_The problem_:
Rewrite the passage of the Image Awards article between "In this article" and "story on paper.", inclusive, swapping "nominees" for "finalists".

_Reading passage_:
*** Begin section ***

Even before the awards were announced, there was plenty to celebrate: The majority of the NAACP’s annual Image Awards nominees this year were black women telling stories about black women, from Oscar winner Lupita N’yongo to Grammy winner Erica Campbell. And this year’s Black History Month is likewise celebrating other substantial moments, including the launch of the first-ever 24-hour news channel “by and for” African Americans, the largest propotion of African American members in the Super Bowl’s officiating crew than any NFL game ever, and Howard University’s largest ever donation for its STEM program.
In this article
- What are the Image Awards
- Fiction winner and nominees
- Nonfiction winner and nominees
- Debut author winner and nominees
- Biography/ autobiography winner and nominees
- Instructional books winner and nominees
- Poetry winner and nominees
- Children's books winner and nominees
- Youth/teens and YA books winner and nominees
As a people, so much of our history would be forgotten or altered without black writers to put our story on paper.
Marc Banks, NAACP national press secretary
Image Awards 2020 literature winners
Over in the literature pool, eight winners celebrated top awards from their respective categories:
- Fiction: "The Revisioners: A Novel" by Margaret Wilkerson Sexton
- Nonfiction: "The Source of Self-Regard: Selected Essays, Speeches, and Meditations" by Toni Morrison
- Debut author: “I Am Dance: Words and Images of the Black Dancer" by Hal Banfield and Javier Vasquez
Biography / autobiography: "More Than Enough: Claiming Space for Who You Are (No Matter What They Say)" by Elaine Welteroth
Instructional: "Your Next Level Life: 7 Rules of Power, Confidence, And Opportunity For Black Women In America" by Karen Arrington
Poetry: "Felon: Poems" by Reginald Dwayne Betts
Children: "Sulwe" by Lupita Nyong'o and Vashti Harrison
Youth / teens: "Around Harvard Square" by C.J. Farley
See the full list of winners and nominees below.

*** End section ***

_Extracted data_:
*** Begin section ***

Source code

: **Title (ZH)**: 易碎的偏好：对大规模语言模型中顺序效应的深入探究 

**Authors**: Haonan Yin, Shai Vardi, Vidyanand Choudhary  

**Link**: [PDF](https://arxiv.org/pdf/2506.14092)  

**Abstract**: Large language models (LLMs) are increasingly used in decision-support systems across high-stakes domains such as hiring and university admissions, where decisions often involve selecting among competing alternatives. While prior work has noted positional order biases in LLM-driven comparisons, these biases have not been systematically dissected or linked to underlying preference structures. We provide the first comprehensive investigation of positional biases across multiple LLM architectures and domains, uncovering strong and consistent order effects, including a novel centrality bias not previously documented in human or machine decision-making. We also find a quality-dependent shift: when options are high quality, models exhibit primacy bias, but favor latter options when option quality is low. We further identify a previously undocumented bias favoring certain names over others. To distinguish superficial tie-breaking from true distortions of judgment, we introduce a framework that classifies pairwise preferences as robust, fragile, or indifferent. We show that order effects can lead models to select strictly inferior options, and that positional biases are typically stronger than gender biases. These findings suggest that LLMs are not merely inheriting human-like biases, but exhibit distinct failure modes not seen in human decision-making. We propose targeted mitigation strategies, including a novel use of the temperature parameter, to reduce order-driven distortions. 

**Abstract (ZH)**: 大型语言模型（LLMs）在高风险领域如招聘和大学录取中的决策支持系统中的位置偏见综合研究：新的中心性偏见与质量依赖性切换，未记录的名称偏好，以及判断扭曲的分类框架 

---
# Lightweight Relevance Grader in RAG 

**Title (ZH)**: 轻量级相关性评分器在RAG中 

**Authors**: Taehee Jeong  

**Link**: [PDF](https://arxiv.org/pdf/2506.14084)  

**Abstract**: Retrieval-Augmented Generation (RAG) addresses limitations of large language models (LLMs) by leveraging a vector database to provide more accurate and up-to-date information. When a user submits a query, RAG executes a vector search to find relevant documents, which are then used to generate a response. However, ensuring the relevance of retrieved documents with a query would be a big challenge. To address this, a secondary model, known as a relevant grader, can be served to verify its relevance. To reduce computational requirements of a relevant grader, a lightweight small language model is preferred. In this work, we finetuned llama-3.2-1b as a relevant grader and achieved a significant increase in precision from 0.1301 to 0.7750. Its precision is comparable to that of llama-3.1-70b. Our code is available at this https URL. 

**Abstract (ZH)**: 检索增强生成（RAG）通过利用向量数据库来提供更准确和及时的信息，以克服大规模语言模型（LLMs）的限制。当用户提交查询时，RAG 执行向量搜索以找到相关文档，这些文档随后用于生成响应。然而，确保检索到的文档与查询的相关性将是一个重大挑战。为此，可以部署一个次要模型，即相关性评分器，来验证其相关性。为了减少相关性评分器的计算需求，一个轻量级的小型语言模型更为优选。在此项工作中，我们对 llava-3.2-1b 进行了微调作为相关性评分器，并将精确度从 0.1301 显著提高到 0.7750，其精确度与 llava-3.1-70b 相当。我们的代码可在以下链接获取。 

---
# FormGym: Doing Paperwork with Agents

*** End section ***

_Output for this task_:
In this article
- What are the Image Awards
- Fiction winner and finalists
- Nonfiction winner and finalists
- Debut author winner and finalists
- Biography/ autobiography winner and finalists
- Instructional books winner and finalists
- Poetry winner and finalists
- Children's books winner and finalists
- Youth/teens and YA books winner and finalists
As a people, so much of our history would be forgotten or altered without black writers to put our story on paper.